→ Instruction:
Copy every line of the items below, character for character, in the same order and with the same line breaks.

* * *

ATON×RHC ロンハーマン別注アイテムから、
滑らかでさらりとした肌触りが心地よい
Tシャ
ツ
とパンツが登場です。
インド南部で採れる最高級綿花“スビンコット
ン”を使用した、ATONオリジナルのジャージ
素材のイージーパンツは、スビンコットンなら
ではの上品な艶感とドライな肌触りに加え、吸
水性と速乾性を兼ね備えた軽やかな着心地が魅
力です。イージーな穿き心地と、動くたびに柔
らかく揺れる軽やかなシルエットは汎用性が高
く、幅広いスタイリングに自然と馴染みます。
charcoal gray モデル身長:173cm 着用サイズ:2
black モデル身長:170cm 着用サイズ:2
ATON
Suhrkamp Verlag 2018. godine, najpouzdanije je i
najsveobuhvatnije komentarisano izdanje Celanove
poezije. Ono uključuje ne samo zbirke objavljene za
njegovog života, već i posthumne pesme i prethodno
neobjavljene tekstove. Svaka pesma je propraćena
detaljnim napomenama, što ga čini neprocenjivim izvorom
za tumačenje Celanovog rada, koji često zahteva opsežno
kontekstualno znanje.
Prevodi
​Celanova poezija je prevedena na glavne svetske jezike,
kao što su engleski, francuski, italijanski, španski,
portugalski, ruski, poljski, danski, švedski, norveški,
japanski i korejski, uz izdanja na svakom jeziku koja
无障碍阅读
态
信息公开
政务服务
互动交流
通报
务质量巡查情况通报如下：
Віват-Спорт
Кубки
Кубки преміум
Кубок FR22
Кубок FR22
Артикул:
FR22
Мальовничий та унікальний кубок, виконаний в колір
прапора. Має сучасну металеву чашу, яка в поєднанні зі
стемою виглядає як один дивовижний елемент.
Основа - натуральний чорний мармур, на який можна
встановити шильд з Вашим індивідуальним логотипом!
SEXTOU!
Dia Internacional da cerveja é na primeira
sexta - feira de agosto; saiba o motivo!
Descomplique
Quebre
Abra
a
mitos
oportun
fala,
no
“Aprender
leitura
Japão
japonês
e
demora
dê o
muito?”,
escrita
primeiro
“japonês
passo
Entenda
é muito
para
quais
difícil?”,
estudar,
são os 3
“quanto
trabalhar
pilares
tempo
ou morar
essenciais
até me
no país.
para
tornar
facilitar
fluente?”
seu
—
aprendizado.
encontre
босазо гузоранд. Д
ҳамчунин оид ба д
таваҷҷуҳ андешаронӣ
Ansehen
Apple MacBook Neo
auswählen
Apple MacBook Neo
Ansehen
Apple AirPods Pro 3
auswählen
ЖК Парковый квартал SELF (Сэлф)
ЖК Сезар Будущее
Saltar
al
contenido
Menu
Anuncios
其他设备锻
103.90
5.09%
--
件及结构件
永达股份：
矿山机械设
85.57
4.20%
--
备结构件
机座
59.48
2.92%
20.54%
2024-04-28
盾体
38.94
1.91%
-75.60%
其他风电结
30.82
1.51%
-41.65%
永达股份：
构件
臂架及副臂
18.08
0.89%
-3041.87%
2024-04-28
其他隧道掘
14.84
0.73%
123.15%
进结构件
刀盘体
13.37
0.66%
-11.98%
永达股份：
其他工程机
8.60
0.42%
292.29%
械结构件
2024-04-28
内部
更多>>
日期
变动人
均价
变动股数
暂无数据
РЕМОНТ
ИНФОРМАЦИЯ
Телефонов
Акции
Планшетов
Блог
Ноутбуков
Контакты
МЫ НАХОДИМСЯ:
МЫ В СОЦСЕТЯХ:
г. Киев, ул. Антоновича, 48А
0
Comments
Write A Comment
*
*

* * *

→ Answer below:
ATON×RHC ロンハーマン別注アイテムから、
滑らかでさらりとした肌触りが心地よい
Tシャ
ツ
とパンツが登場です。
インド南部で採れる最高級綿花“スビンコット
ン”を使用した、ATONオリジナルのジャージ
素材のイージーパンツは、スビンコットンなら
ではの上品な艶感とドライな肌触りに加え、吸
水性と速乾性を兼ね備えた軽やかな着心地が魅
力です。イージーな穿き心地と、動くたびに柔
らかく揺れる軽やかなシルエットは汎用性が高
く、幅広いスタイリングに自然と馴染みます。
charcoal gray モデル身長:173cm 着用サイズ:2
black モデル身長:170cm 着用サイズ:2
ATON
Suhrkamp Verlag 2018. godine, najpouzdanije je i
najsveobuhvatnije komentarisano izdanje Celanove
poezije. Ono uključuje ne samo zbirke objavljene za
njegovog života, već i posthumne pesme i prethodno
neobjavljene tekstove. Svaka pesma je propraćena
detaljnim napomenama, što ga čini neprocenjivim izvorom
za tumačenje Celanovog rada, koji često zahteva opsežno
kontekstualno znanje.
Prevodi
​Celanova poezija je prevedena na glavne svetske jezike,
kao što su engleski, francuski, italijanski, španski,
portugalski, ruski, poljski, danski, švedski, norveški,
japanski i korejski, uz izdanja na svakom jeziku koja
无障碍阅读
态
信息公开
政务服务
互动交流
通报
务质量巡查情况通报如下：
Віват-Спорт
Кубки
Кубки преміум
Кубок FR22
Кубок FR22
Артикул:
FR22
Мальовничий та унікальний кубок, виконаний в колір
прапора. Має сучасну металеву чашу, яка в поєднанні зі
стемою виглядає як один дивовижний елемент.
Основа - натуральний чорний мармур, на який можна
встановити шильд з Вашим індивідуальним логотипом!
SEXTOU!
Dia Internacional da cerveja é na primeira
sexta - feira de agosto; saiba o motivo!
Descomplique
Quebre
Abra
a
mitos
oportun
fala,
no
“Aprender
leitura
Japão
japonês
e
demora
dê o
muito?”,
escrita
primeiro
“japonês
passo
Entenda
é muito
para
quais
difícil?”,
estudar,
são os 3
“quanto
trabalhar
pilares
tempo
ou morar
essenciais
até me
no país.
para
tornar
facilitar
fluente?”
seu
—
aprendizado.
encontre
босазо гузоранд. Д
ҳамчунин оид ба д
таваҷҷуҳ андешаронӣ
Ansehen
Apple MacBook Neo
auswählen
Apple MacBook Neo
Ansehen
Apple AirPods Pro 3
auswählen
ЖК Парковый квартал SELF (Сэлф)
ЖК Сезар Будущее
Saltar
al
contenido
Menu
Anuncios
其他设备锻
103.90
5.09%
--
件及结构件
永达股份：
矿山机械设
85.57
4.20%
--
备结构件
机座
59.48
2.92%
20.54%
2024-04-28
盾体
38.94
1.91%
-75.60%
其他风电结
30.82
1.51%
-41.65%
永达股份：
构件
臂架及副臂
18.08
0.89%
-3041.87%
2024-04-28
其他隧道掘
14.84
0.73%
123.15%
进结构件
刀盘体
13.37
0.66%
-11.98%
永达股份：
其他工程机
8.60
0.42%
292.29%
械结构件
2024-04-28
内部
更多>>
日期
变动人
均价
变动股数
暂无数据
РЕМОНТ
ИНФОРМАЦИЯ
Телефонов
Акции
Планшетов
Блог
Ноутбуков
Контакты
МЫ НАХОДИМСЯ:
МЫ В СОЦСЕТЯХ:
г. Киев, ул. Антоновича, 48А
0
Comments
Write A Comment
*
*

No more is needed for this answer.